BEGIN Input material

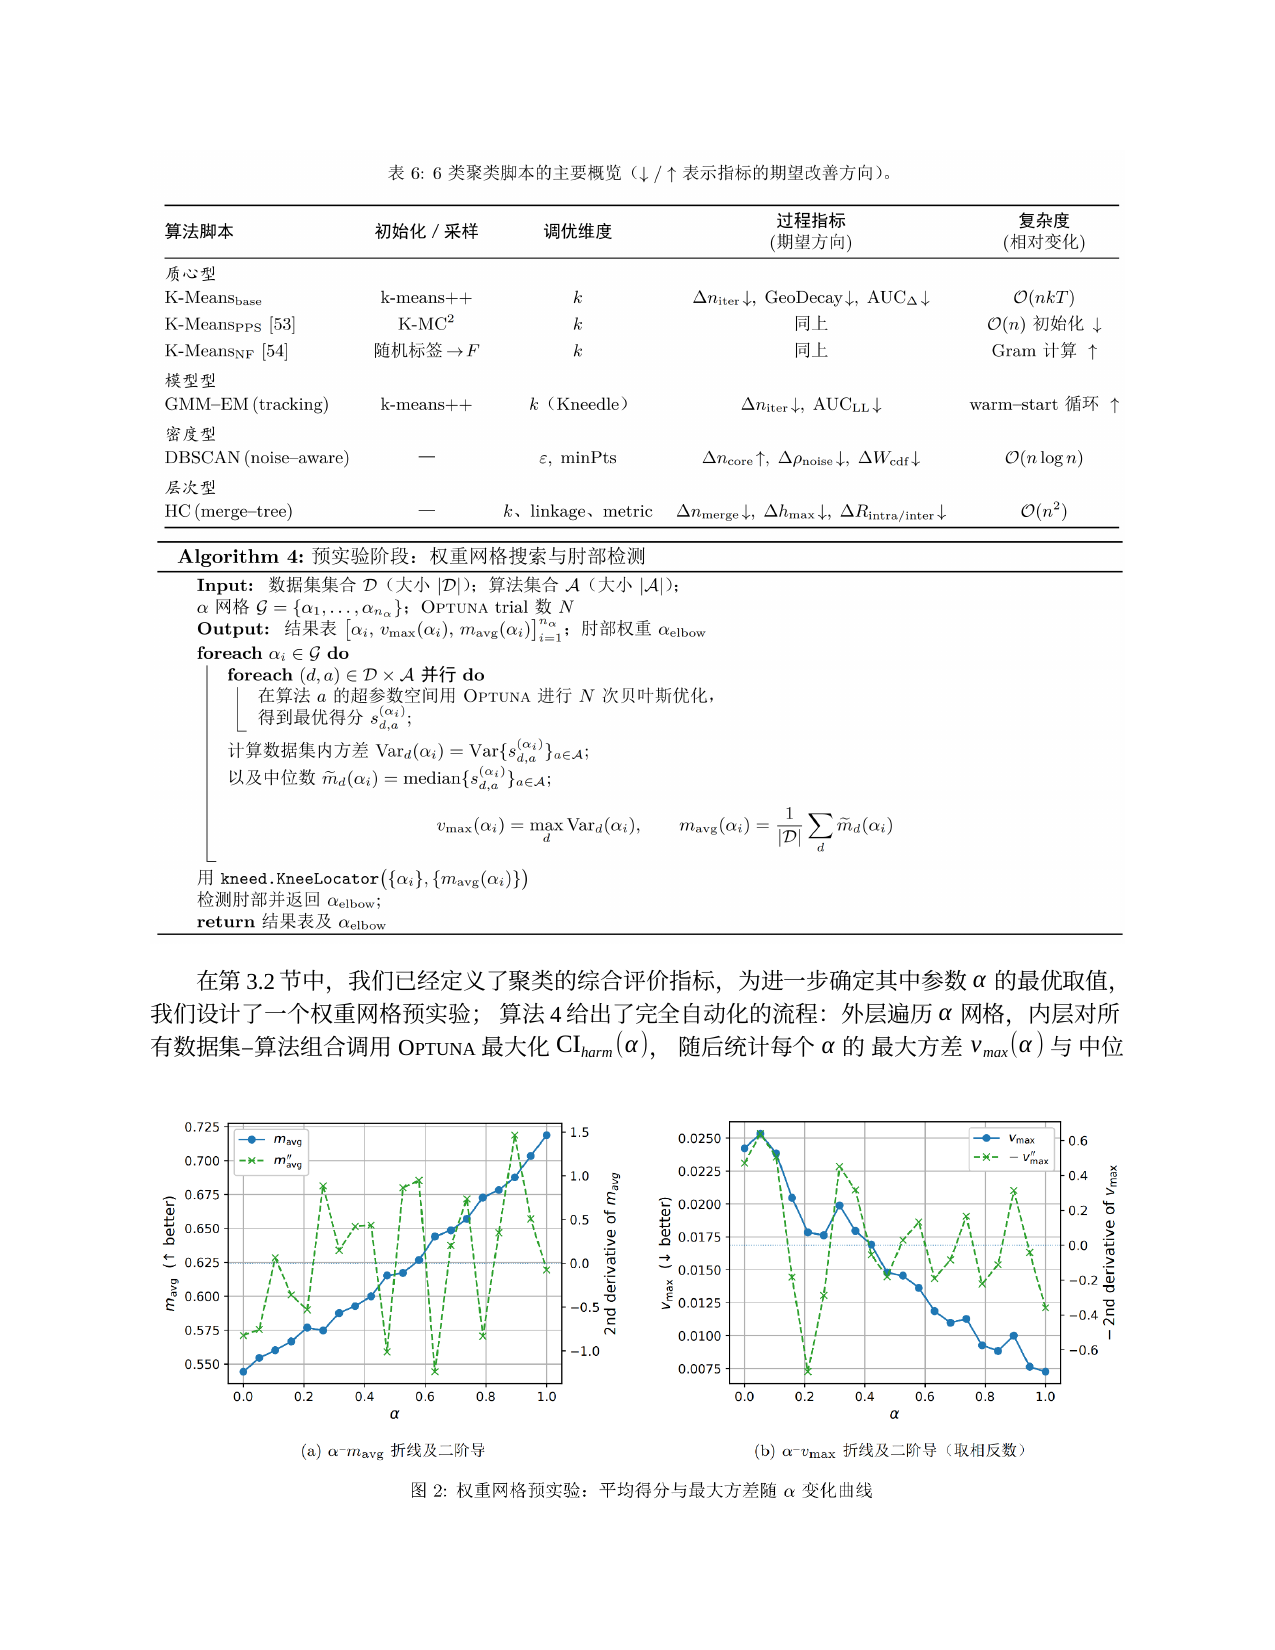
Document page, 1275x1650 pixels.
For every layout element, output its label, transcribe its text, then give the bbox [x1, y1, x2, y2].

picture [150, 150, 1125, 944]
picture [150, 1116, 1125, 1506]
text 在第3.2节中，我们已经定义了聚类的综合评价指标，为进一步确定其中参数 的最优取值，我们设计了一个权重网格预实验； 算法4给出了完全自动化的流程：外层遍历 网格，内层对所有数据集–算法组合调用 Optuna 最大化 ， 随后统计每个 的 最大方差 与 中位均值 ， 并借助 kneed函数在 轨迹上寻找经典肘部 。用 kneed.KneeLocator 检测肘部并返回 结果表及 . [150, 963, 1125, 1062]
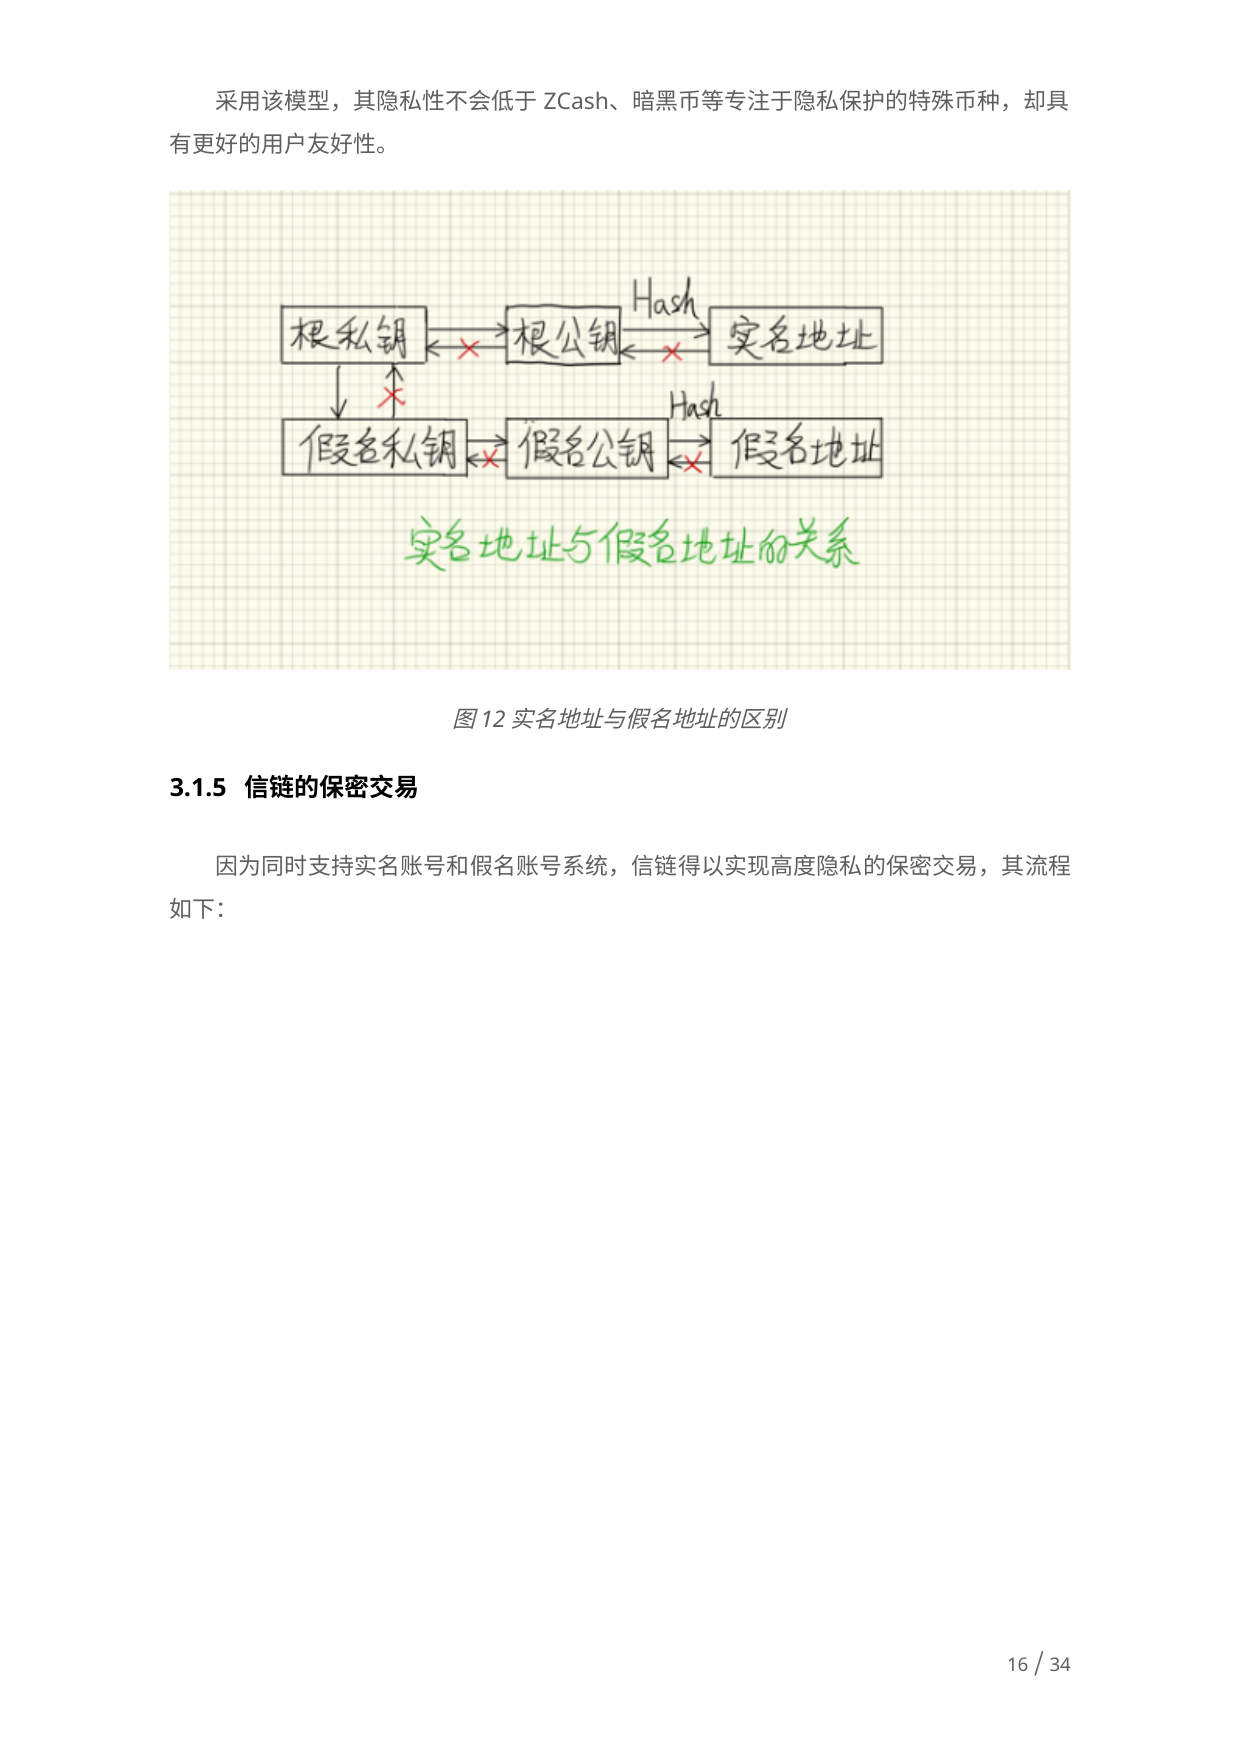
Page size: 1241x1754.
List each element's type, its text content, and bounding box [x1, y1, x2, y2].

text 信链的保密交易 [169, 767, 1071, 804]
picture [169, 190, 1071, 670]
text 采用该模型，其隐私性不会低于ZCash、暗黑币等专注于隐私保护的特殊币种，却具有更好的用户友好性。 [169, 83, 1071, 159]
text 图 12 实名地址与假名地址的区别 [169, 701, 1071, 734]
text 因为同时支持实名账号和假名账号系统，信链得以实现高度隐私的保密交易，其流程如下： [169, 847, 1071, 924]
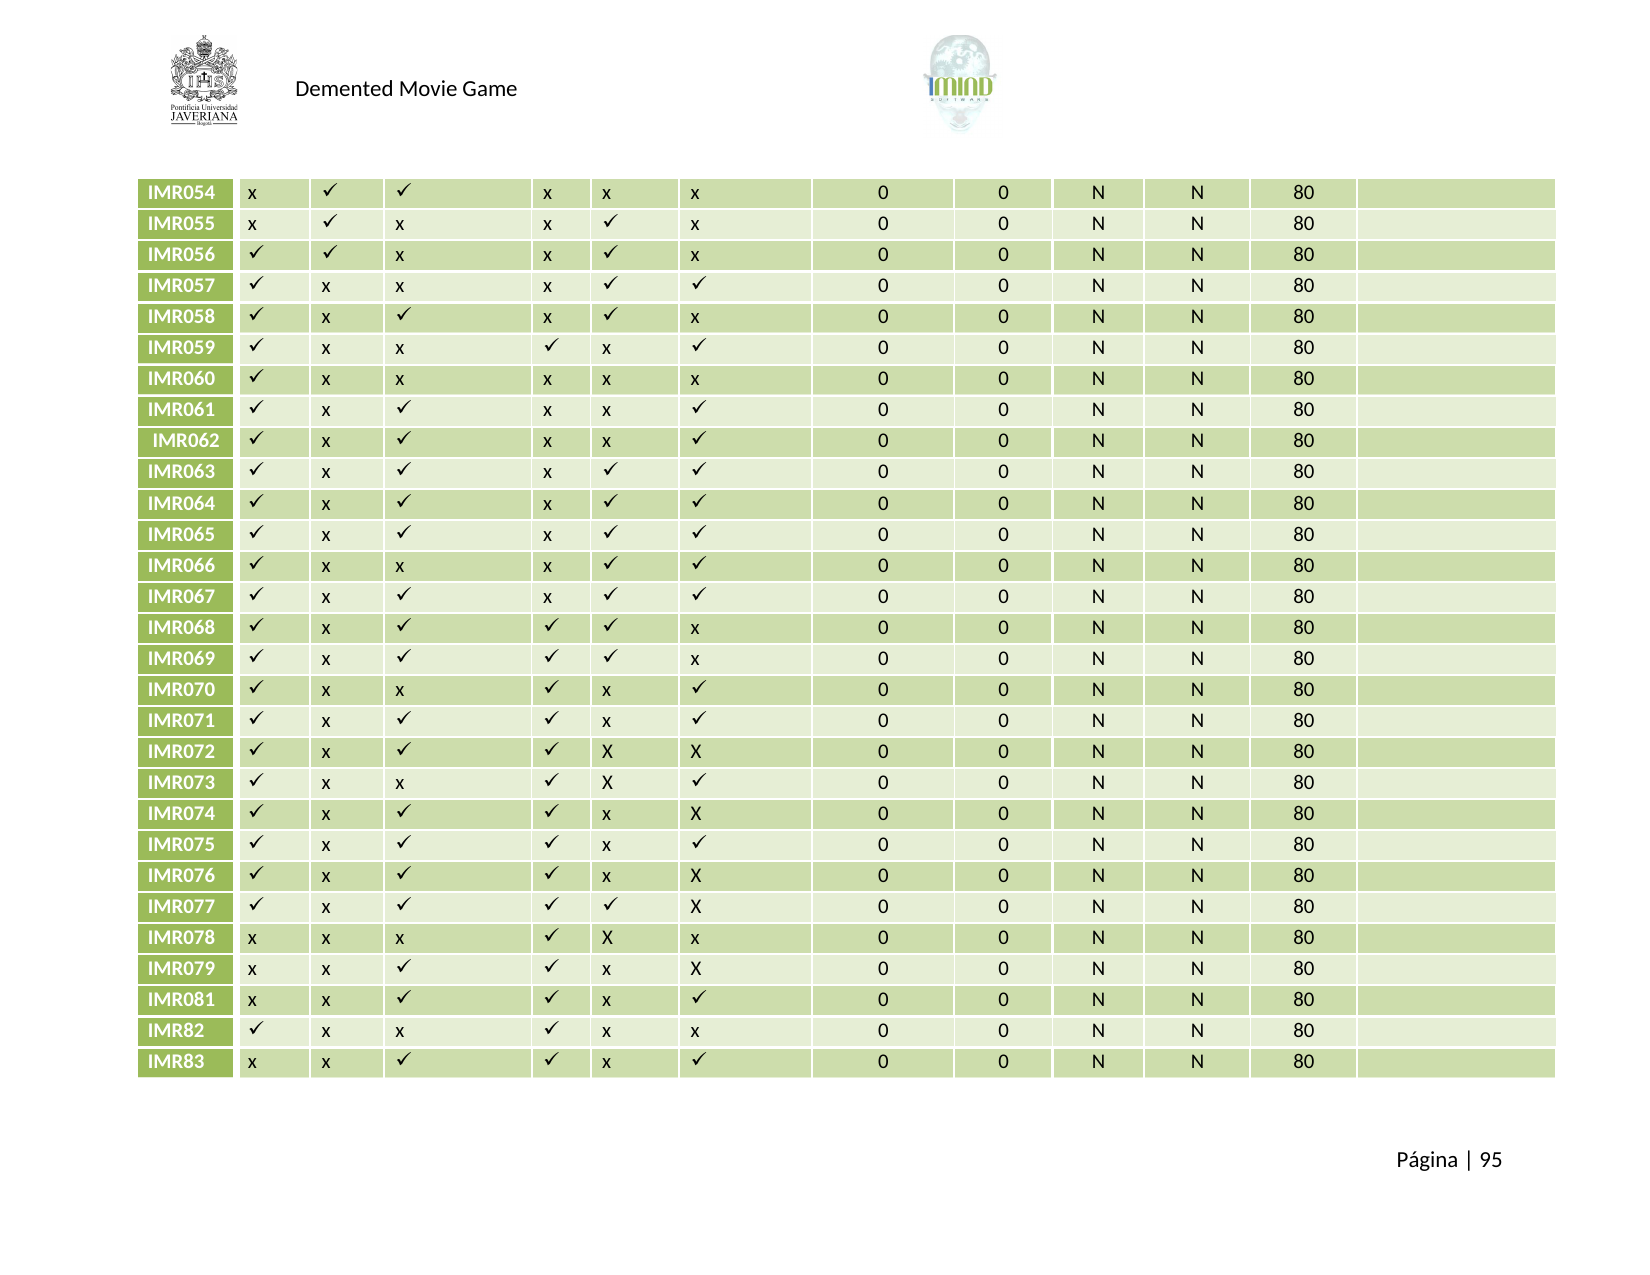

END Input material

Task directions
Your copy should consist solely of the lines from the line containing "For every layout" through the last line of the records above, reproduced exactly, with the pictures left out.

Response to the exercise
For every layout element, output its label, transcribe its text, then give the bbox [x1, y1, x2, y2].

picture [150, 150, 1125, 944]
picture [150, 1116, 1125, 1506]
text 在第3.2节中，我们已经定义了聚类的综合评价指标，为进一步确定其中参数 的最优取值，我们设计了一个权重网格预实验； 算法4给出了完全自动化的流程：外层遍历 网格，内层对所有数据集–算法组合调用 Optuna 最大化 ， 随后统计每个 的 最大方差 与 中位均值 ， 并借助 kneed函数在 轨迹上寻找经典肘部 。用 kneed.KneeLocator 检测肘部并返回 结果表及 . [150, 963, 1125, 1062]
Page size: 1241x1754.
List each element's type, its text content, and bounding box [x1, y1, x2, y2].

text 信链的保密交易 [169, 767, 1071, 804]
picture [169, 190, 1071, 670]
text 采用该模型，其隐私性不会低于ZCash、暗黑币等专注于隐私保护的特殊币种，却具有更好的用户友好性。 [169, 83, 1071, 159]
text 图 12 实名地址与假名地址的区别 [169, 701, 1071, 734]
text 因为同时支持实名账号和假名账号系统，信链得以实现高度隐私的保密交易，其流程如下： [169, 847, 1071, 924]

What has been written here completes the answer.